** Start PROVIDED PASSAGE **

16 December 2017

Introduction

The goal of this project was to build a predictive text model. By giving some input words, it should predict which is going to be the next word that the user will type. Important points for that purpose:

  • which data? –> text data sets in English from three different media sources (blogs, news and tweets); some files with >800000 lines (aprox. 200 Mb per file)
  • which tools? –> ‘’tm’’ turned to be not efficient with big size data so we used ‘’quanteda’’ package.
  • Model 1: 50000 lines sample. Model 2: 100000 lines sample.
  • evaluate models –> cross entropy, benchmarks
  • build an app –> shiny

Prediction Model: set up

Some needed transformations:

  • conversion to ASCII format
  • remove contractions (qdap package)
  • remove url, numbers and special characters (~!@#$%^&*|(){}_+:"<>?,./;’[]-=)
  • profanity filter (badwords removed)
  • lower case and stemming used

Building the models:

  • corpus of the data sample
  • bigrams, trigrams and quatrigrams used
  • extract most frequent words (freq >1)
  • compare models and select one

Prediction algorithm

  1. Last three input words –> search quatrigrams (highest frequencies)

  2. If not found –> decrease nr. of input words (search trigrams and bigrams)

  3. Several word combinations (simulating skip-grams) are incorporated.

** End PROVIDED PASSAGE **

> **WHAT THIS EXERCISE ASKS**
1. In the predictive text project description, which package was used in place of "tm" for the large data sets?
2. Write the next part of the predictive text project description, picking up after its final numbered step.

** Start RECORDED INFORMATION **

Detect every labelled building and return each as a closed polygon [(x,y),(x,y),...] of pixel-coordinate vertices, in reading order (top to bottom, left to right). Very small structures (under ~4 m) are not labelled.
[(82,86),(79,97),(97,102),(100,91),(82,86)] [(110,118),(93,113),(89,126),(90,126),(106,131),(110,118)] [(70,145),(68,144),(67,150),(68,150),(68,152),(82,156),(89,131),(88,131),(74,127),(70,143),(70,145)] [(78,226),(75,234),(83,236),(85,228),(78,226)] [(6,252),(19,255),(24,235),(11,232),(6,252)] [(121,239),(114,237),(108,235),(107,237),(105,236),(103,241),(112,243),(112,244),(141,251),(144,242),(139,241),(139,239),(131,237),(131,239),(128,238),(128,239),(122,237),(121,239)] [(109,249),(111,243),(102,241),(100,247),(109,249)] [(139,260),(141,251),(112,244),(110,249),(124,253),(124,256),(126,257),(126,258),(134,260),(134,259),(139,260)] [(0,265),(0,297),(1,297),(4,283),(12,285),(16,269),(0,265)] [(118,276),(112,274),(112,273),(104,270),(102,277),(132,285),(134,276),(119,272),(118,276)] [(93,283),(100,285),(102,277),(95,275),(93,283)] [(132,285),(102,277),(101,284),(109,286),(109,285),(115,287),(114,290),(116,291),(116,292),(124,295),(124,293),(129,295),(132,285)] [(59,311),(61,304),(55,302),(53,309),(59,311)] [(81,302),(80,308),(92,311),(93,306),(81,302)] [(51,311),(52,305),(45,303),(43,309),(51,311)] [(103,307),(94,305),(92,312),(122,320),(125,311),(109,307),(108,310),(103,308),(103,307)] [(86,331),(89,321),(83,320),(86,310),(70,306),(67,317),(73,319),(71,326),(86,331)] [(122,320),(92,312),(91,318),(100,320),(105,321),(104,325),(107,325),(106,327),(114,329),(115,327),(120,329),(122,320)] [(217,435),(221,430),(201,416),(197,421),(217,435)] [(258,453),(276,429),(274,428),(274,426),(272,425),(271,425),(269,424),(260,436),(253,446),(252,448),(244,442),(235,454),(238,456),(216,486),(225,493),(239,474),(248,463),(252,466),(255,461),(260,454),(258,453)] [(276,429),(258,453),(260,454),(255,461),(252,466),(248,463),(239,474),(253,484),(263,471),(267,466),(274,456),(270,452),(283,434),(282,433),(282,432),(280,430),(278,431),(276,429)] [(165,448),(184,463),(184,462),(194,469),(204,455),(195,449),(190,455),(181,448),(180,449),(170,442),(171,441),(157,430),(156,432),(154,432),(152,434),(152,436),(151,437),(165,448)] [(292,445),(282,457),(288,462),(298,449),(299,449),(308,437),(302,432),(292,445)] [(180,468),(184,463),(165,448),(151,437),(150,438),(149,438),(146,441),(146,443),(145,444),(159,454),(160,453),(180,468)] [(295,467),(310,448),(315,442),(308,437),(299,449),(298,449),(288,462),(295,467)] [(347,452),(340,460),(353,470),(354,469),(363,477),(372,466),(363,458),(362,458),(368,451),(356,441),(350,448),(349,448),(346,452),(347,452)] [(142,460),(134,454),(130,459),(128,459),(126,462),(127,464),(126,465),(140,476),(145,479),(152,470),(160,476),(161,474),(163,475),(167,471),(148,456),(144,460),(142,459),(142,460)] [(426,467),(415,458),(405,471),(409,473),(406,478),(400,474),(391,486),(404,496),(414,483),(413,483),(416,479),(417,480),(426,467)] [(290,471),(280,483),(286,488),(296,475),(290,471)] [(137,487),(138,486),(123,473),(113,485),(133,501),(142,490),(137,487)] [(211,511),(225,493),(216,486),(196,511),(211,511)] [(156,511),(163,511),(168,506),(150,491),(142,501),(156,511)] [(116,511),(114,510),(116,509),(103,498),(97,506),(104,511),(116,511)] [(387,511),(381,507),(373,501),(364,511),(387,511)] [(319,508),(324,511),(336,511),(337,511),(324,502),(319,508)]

** End RECORDED INFORMATION **

> **RESPONSES TO THE EXERCISE**
1. The quanteda package.

2.
Evaluation: 2 and 3 words uncomplete sentences selected to test the models.

Model 1 : input sample size = 10 –> selected

CrossEntropy = 19.1618
#Accuracy = 50%
AverageCrossEntropy = 3.83236

Model 2 : input sample size = 10

CrossEntropy = 21.29822
#Accuracy = 50%
AverageCrossEntropy = 4.259644

Benchmarking: input sample size = 600 https://github.com/hfoffani/dsci-benchmark

#with ''blogs'' dataset
Overall top-3 score:     13.43 %
Overall top-3 precision: 16.45 %
Average runtime:         129.13 msec
Number of predictions:   14483
Total memory used:       14.00 MB

Comparing with other results, we discovered a exponential relationship between accuracy and memory. For an algorithm to have a 2% accuracy increase, 250Mb more memory is needed.

Shiny App

Step 1 Provide an incomplete sentence. Ex: if you know any and click the “Predict” button. The “Clear” button helps to clear the text box and prediction table.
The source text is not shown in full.